(Beginning of Document excerpt)

Keke Palmer Is Being Attacked by Twitter Trolls for Posting a No-Makeup Selfie on Snapchat

Impact

Keke Palmer is a multi-talented young woman who acts and sings and dances and sometimes gets massive amounts of internet shit for Snapchatting pictures of her face sans makeup. Twitter users bristled at a selfie the 22-year-old shared over the weekend, in which she appeared without the red carpet-appropriate face of full makeup some fans are used to seeing on her. 

"Tbh with you, yeah I like women w/o make up [sic], I just like women that [sic] look good w/o make up," @AugustusHimself wrote. "Keke Palmer ugly w/o make up. It is what it is."

Augustus wasn't alone. @exact_lee opined that Palmer looked like she'd been smoking too much of something, @DJ_Affex was apparently so offended by the no-makeup selfie that he cast aside the singer as his "industry bitch," @imdonesha defended the pop star's face, saying it didn't "even look that bad," but wasn't enough to save the picture, which was, in Don's esteem, a fail. 

Palmer is a very woke woman. Eschewer of sexual labels and proponent of singledom as a means of getting to know oneself, she seems likely to shake off her haters and keep on doing her. That didn't keep her fans from rising to her defense, though. Blame the camera, the lighting, the angle, whatever — dragging a woman for baring her natural face is shaming her for having human imperfections, and it's the reason magazine-cover beauty standards are unrealistic, some on Twitter pointed out.

"Why is Keke Palmer being judged harshly rn," @Yeahmorgs wrote. "Societys [sic] so judgemental [sic], y'all wonder why women constantly wear makeup."

(End of Document excerpt)
(Beginning of Information provided)

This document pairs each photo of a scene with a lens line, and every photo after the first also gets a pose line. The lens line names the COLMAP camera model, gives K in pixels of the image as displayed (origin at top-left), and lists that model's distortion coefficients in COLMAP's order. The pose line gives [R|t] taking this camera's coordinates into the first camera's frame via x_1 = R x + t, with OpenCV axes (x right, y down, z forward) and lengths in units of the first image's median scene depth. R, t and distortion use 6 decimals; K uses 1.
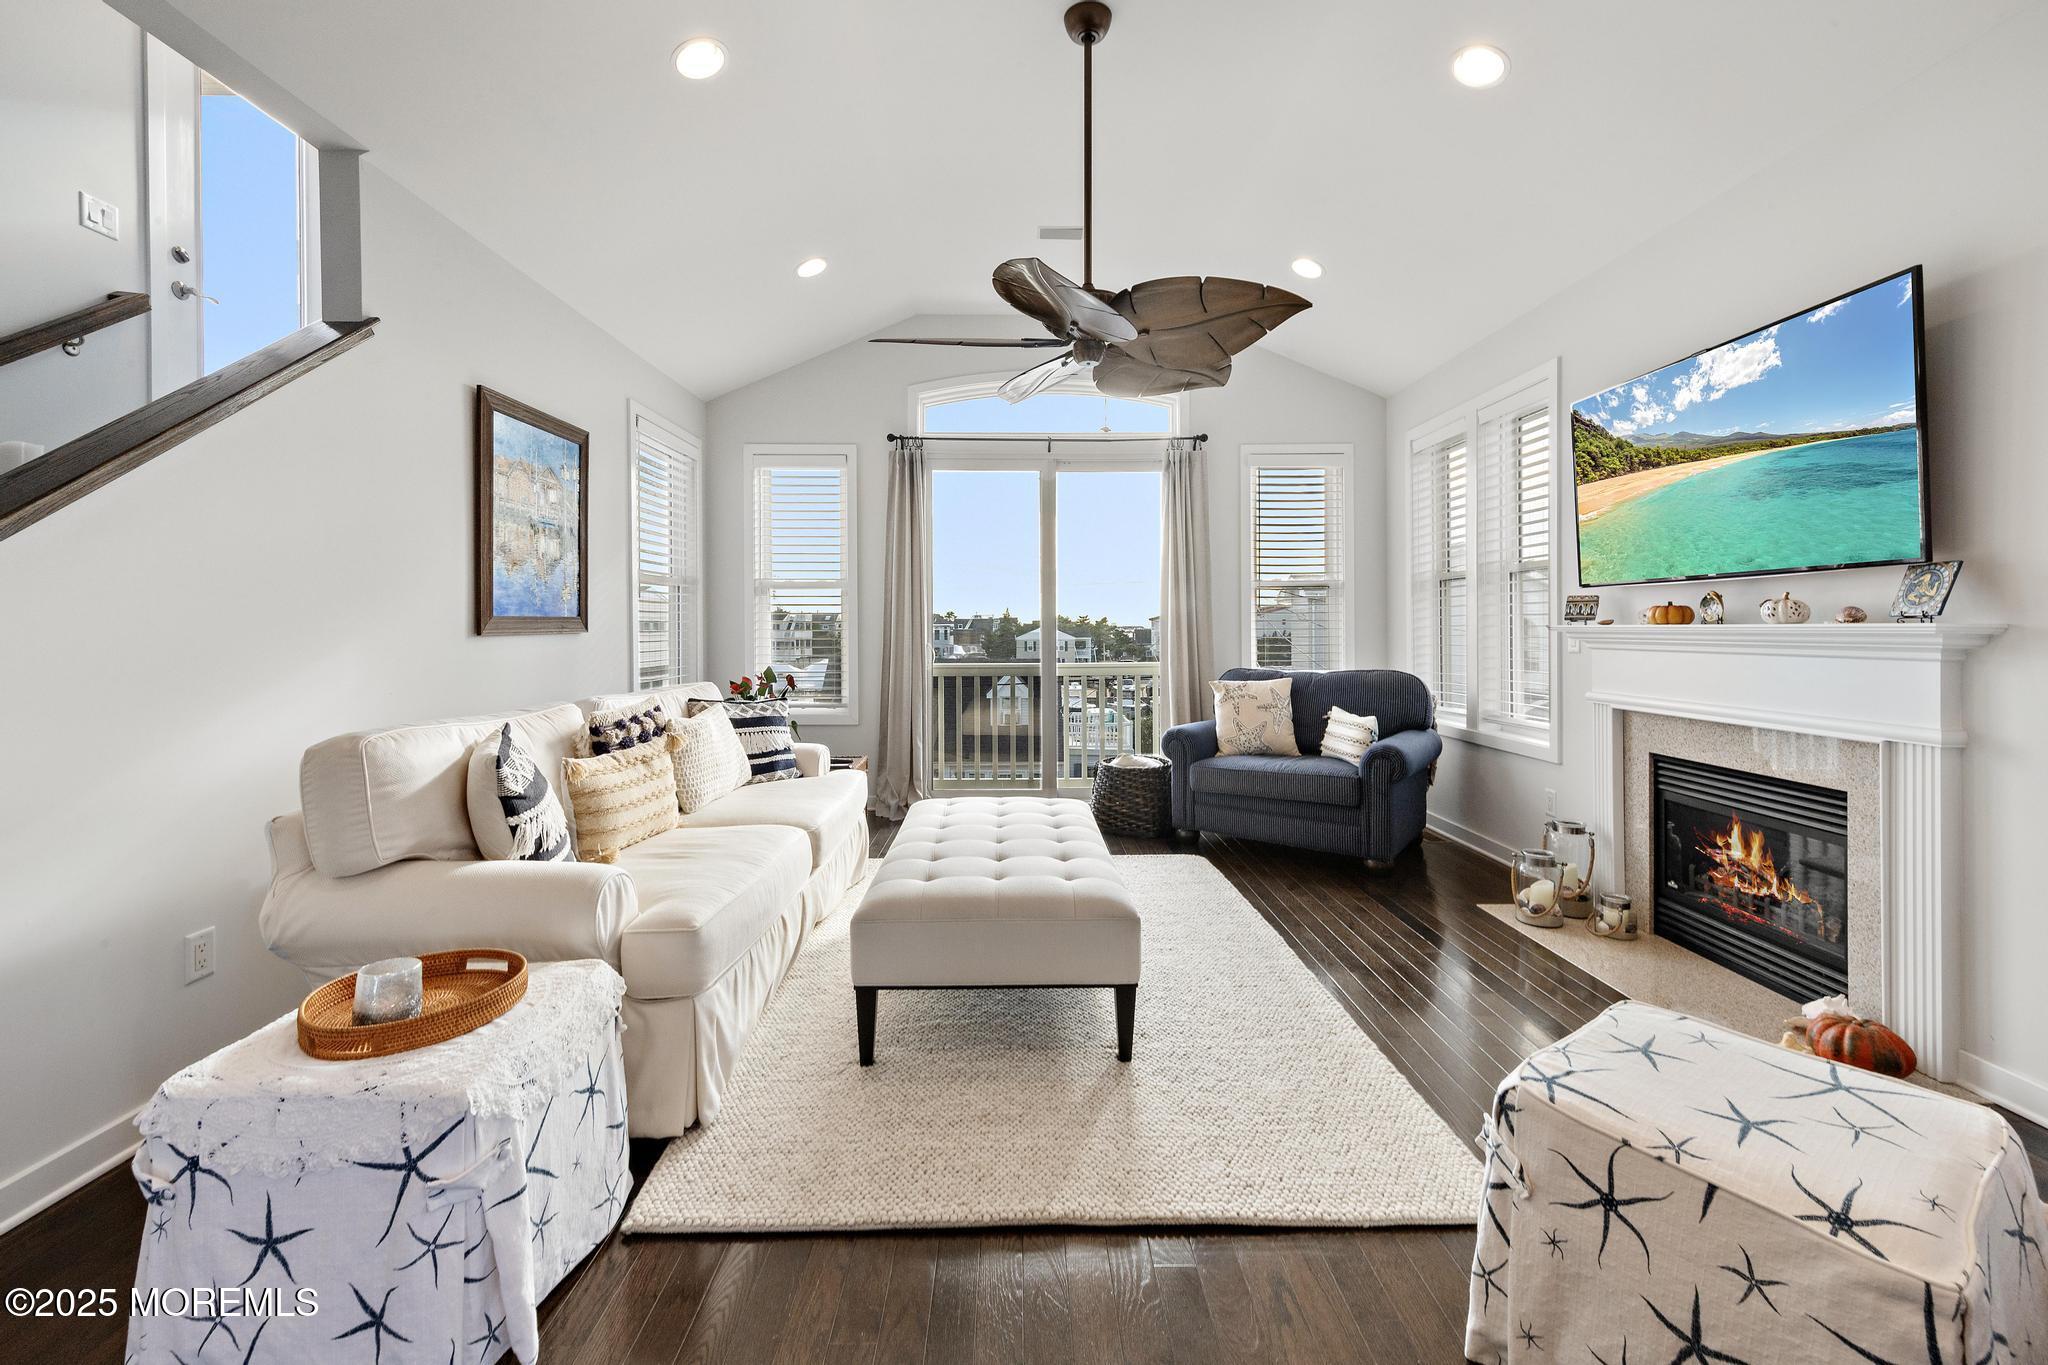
lens RADIAL K [[847.4, 0, 1025.6], [0, 847.4, 625.8], [0, 0, 1]] dist [0.008753, -0.000197]
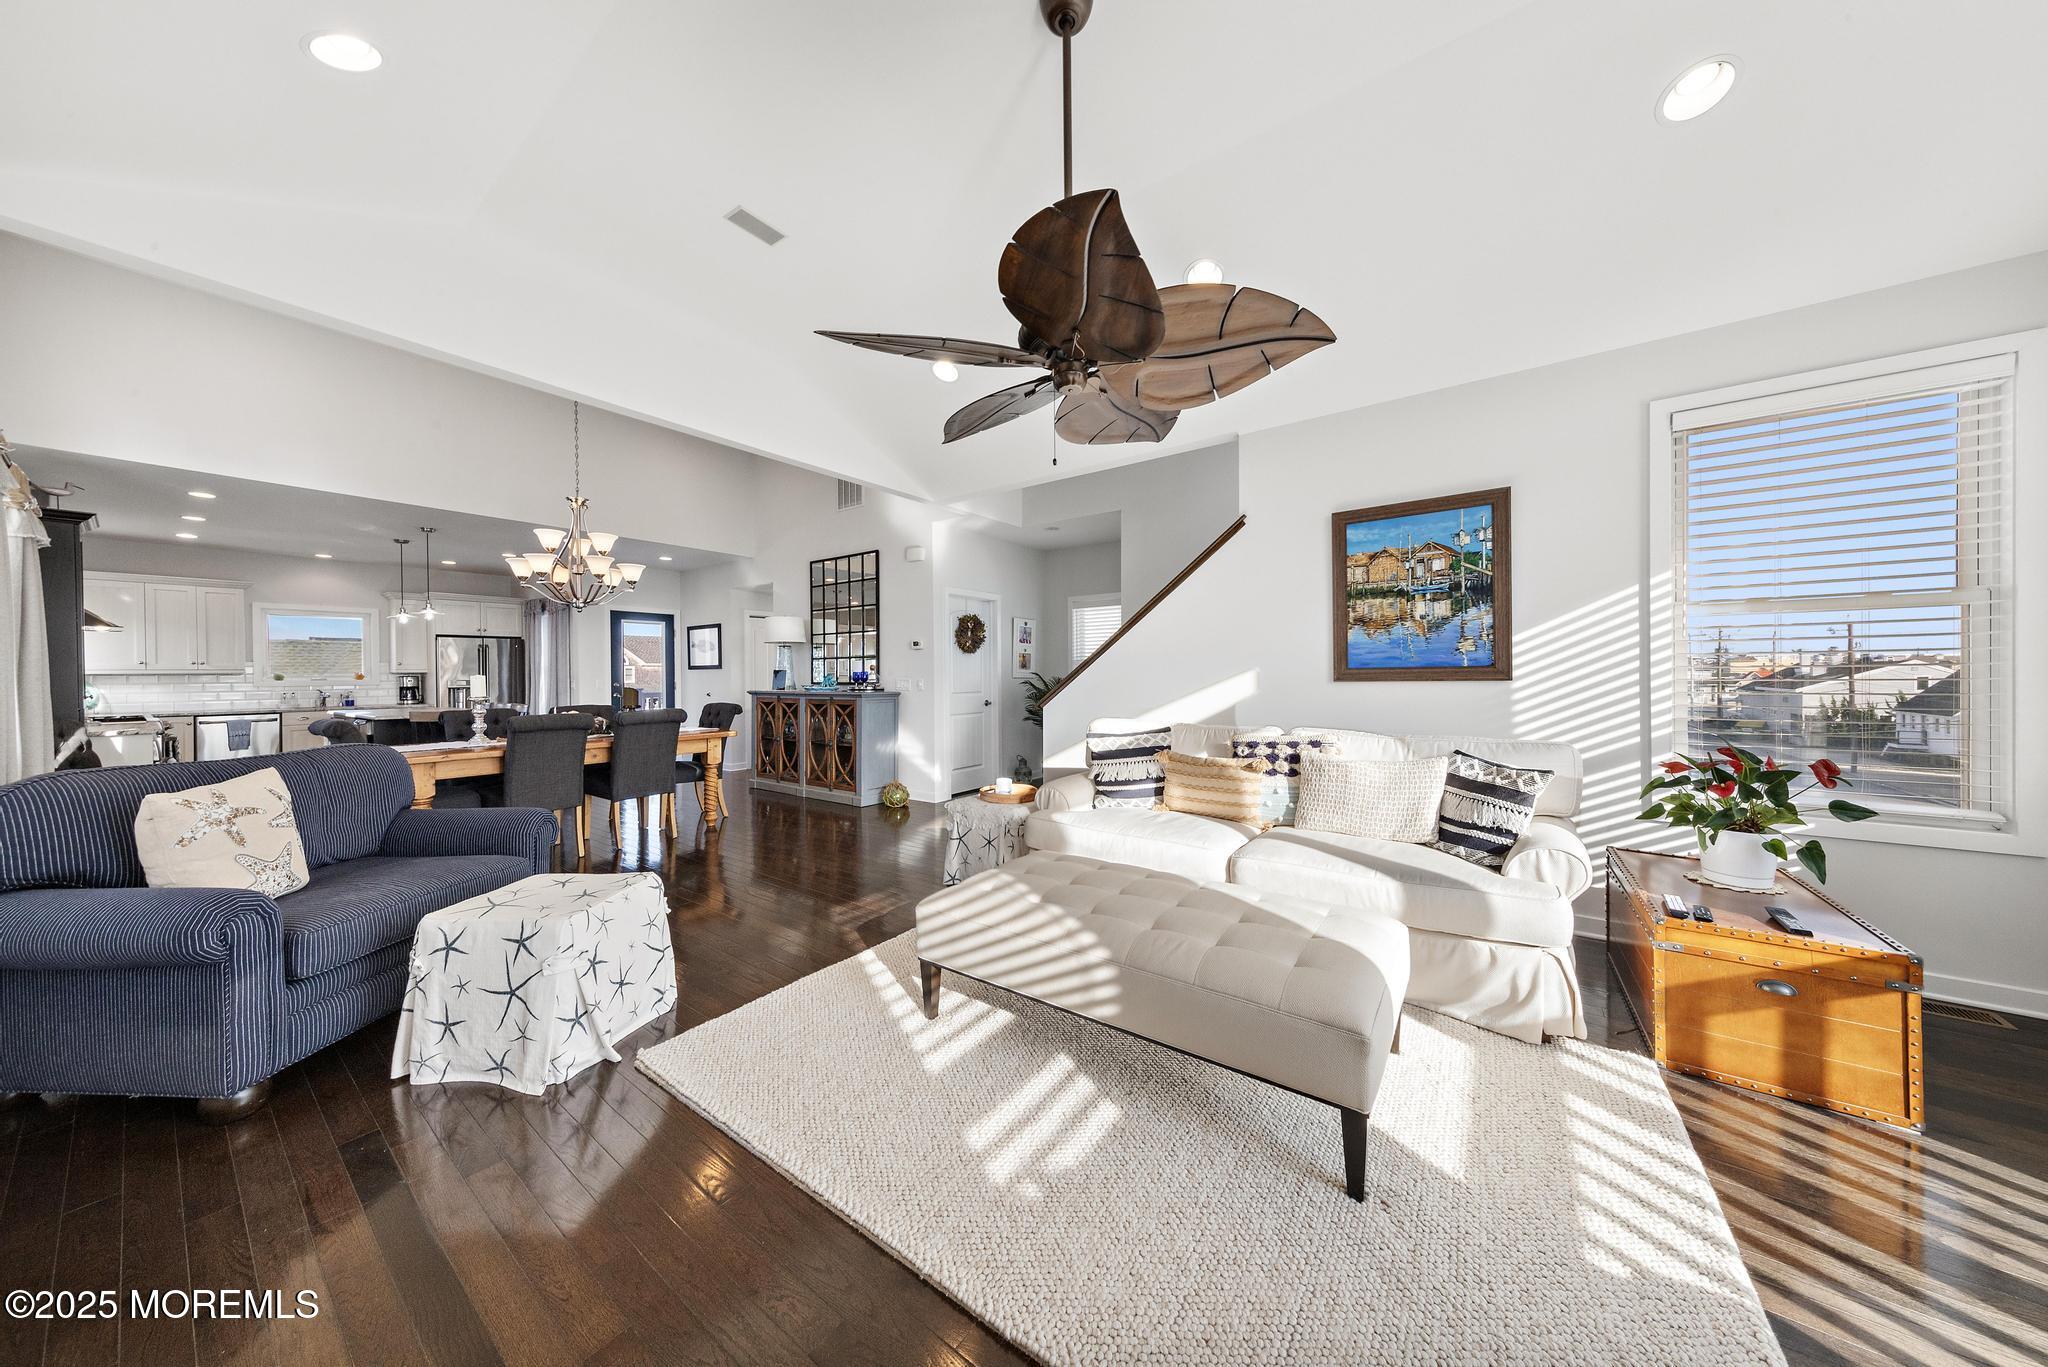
lens RADIAL K [[657.8, 0, 1020.2], [0, 657.8, 678.1], [0, 0, 1]] dist [0.013804, -0.000057]
pose [[-0.611251, 0.013872, -0.791315, 0.585211], [0.011085, 0.999898, 0.008965, -0.010517], [0.791359, -0.003292, -0.611343, 1.216558]]
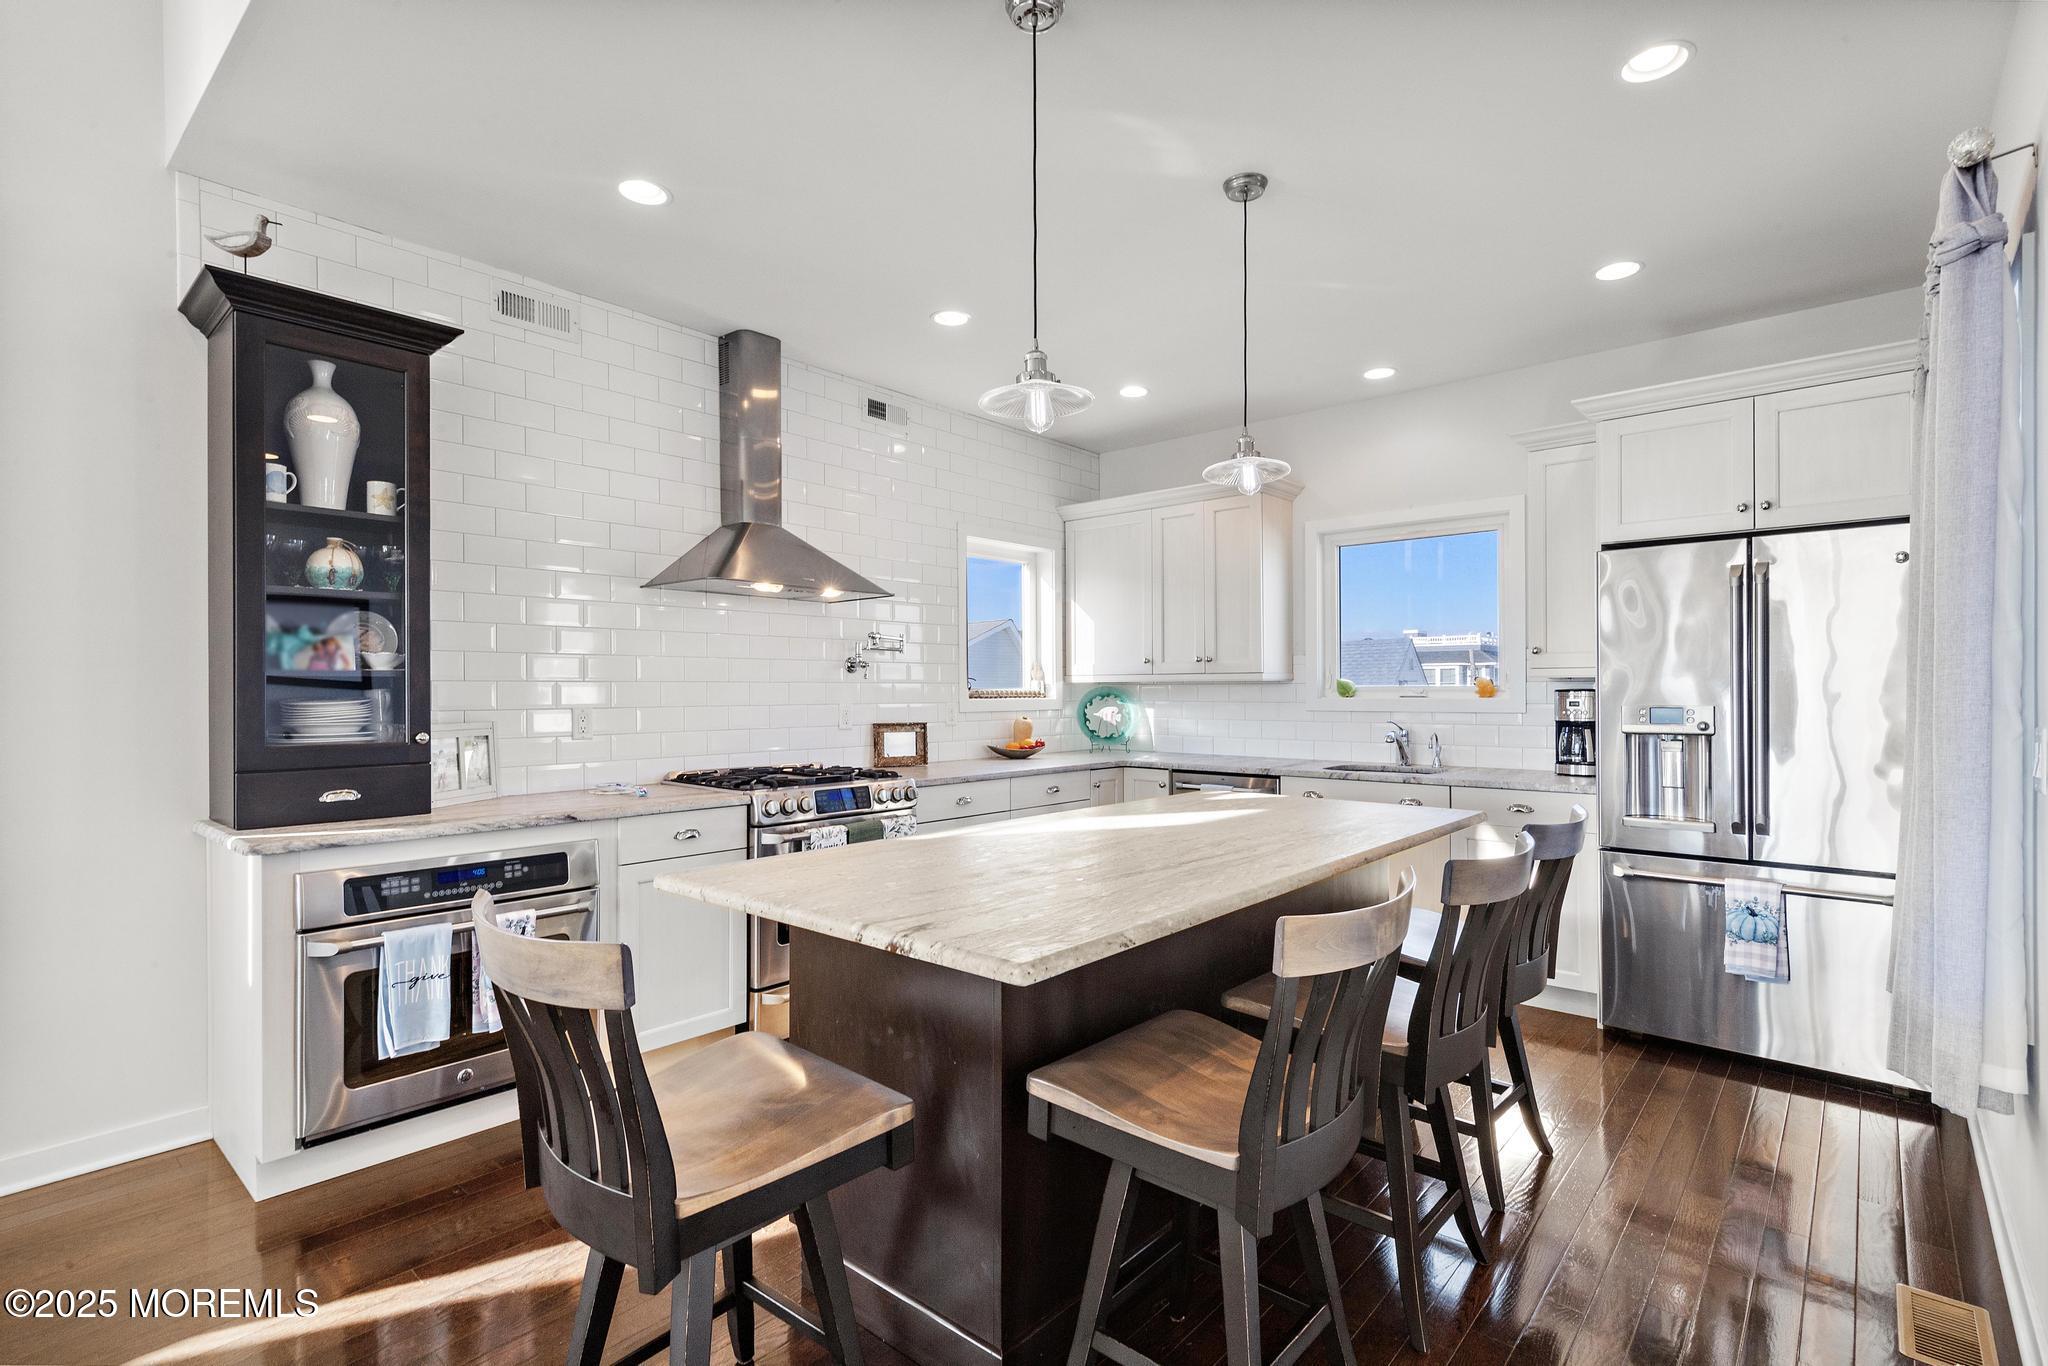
lens RADIAL K [[959.9, 0, 1035.5], [0, 959.9, 690.0], [0, 0, 1]] dist [0.012525, -0.000036]
pose [[-0.747687, 0.005262, 0.664031, -0.310878], [0.003729, 0.999986, -0.003725, -0.017775], [-0.664041, -0.000309, -0.747696, -0.921537]]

(End of Information provided)

**Tasks to carry out:**
A. Transcribe everything in the Keke Palmer article from "Augustus wasn't alone." down to "esteem, a fail.".
B. Answer these questions using the Keke Palmer article:
(i) How old is Keke Palmer said to be?
(ii) On which app did she post the no-makeup selfie?
(iii) Which user wrote "Why is Keke Palmer being judged harshly rn"?

**Answers given:**
A.
Augustus wasn't alone. @exact_lee opined that Palmer looked like she'd been smoking too much of something, @DJ_Affex was apparently so offended by the no-makeup selfie that he cast aside the singer as his "industry bitch," @imdonesha defended the pop star's face, saying it didn't "even look that bad," but wasn't enough to save the picture, which was, in Don's esteem, a fail.

B.
(i) 22 years old.
(ii) Snapchat.
(iii) @Yeahmorgs.